What you need to do
Convert the part that opens with the line containing "genus: Solidago" and closes with the line containing "locality: Slopes of San Francisco Peaks" into a Markdown table with the columns No and Text. Number each line in No, put the line itself in Text, and leave out any blank lines.

Source records
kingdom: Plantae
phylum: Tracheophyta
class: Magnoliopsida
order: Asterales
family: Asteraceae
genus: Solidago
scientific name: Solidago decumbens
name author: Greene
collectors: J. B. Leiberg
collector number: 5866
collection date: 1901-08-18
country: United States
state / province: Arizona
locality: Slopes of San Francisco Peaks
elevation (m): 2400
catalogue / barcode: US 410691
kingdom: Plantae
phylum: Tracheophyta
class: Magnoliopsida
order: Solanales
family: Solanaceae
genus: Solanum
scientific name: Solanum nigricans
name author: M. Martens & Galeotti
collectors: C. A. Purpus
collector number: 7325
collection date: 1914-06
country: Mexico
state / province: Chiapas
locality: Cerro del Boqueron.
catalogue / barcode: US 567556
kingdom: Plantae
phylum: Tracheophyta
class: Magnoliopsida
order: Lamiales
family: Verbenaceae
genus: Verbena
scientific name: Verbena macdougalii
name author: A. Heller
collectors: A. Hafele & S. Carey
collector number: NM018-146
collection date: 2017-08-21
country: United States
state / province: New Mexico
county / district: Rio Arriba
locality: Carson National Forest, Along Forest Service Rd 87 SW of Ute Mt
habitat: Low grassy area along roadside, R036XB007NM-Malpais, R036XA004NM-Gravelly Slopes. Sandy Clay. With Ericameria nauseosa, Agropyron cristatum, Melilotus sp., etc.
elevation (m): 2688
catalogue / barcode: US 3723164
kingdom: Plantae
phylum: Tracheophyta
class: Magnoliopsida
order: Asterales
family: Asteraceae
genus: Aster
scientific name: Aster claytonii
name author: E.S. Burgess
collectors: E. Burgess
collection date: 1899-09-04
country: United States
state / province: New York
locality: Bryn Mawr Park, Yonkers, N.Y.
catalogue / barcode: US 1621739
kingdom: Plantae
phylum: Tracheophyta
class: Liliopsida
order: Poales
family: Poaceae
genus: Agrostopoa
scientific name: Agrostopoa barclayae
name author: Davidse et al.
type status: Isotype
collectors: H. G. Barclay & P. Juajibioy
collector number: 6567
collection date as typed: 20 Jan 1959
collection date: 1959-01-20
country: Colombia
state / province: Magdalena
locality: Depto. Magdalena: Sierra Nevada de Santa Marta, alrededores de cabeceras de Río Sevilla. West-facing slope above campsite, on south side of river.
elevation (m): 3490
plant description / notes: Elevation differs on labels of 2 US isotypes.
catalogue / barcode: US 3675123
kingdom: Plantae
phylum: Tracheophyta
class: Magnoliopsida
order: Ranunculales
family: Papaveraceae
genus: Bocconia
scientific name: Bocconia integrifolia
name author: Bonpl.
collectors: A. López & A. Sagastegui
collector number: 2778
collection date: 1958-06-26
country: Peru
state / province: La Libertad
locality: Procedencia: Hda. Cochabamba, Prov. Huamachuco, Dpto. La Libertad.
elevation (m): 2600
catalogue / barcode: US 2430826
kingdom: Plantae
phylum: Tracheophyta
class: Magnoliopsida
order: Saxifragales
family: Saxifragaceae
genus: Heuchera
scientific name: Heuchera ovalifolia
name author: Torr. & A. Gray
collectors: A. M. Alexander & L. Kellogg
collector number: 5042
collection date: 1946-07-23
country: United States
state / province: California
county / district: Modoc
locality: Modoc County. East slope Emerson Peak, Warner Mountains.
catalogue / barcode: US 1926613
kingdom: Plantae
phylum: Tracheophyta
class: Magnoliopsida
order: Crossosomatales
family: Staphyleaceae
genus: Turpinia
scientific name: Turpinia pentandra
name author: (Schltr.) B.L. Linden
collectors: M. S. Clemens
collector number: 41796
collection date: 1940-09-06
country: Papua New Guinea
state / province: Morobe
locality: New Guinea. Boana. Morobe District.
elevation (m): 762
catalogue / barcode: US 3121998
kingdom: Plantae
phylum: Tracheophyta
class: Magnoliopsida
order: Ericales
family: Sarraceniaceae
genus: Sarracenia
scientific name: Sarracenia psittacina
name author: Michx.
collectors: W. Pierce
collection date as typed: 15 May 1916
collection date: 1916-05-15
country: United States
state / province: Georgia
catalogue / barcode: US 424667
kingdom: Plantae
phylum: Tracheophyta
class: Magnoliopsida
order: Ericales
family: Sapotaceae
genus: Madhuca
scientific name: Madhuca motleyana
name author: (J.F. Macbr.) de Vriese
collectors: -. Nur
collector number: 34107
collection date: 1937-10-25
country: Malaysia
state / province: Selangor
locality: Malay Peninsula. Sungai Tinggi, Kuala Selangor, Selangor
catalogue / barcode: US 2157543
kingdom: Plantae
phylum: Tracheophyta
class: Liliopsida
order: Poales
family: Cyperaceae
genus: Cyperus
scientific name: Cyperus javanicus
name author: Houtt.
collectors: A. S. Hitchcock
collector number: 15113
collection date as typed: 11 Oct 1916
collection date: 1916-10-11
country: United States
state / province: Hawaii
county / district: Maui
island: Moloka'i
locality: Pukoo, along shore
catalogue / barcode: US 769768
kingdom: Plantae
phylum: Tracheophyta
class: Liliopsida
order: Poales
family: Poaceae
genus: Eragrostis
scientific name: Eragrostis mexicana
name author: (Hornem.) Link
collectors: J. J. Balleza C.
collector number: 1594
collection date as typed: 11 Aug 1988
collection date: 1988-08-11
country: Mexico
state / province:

Exercise solution
| No | Text |
|---|---|
| 1 | genus: Solidago |
| 2 | scientific name: Solidago decumbens |
| 3 | name author: Greene |
| 4 | collectors: J. B. Leiberg |
| 5 | collector number: 5866 |
| 6 | collection date: 1901-08-18 |
| 7 | country: United States |
| 8 | state / province: Arizona |
| 9 | locality: Slopes of San Francisco Peaks |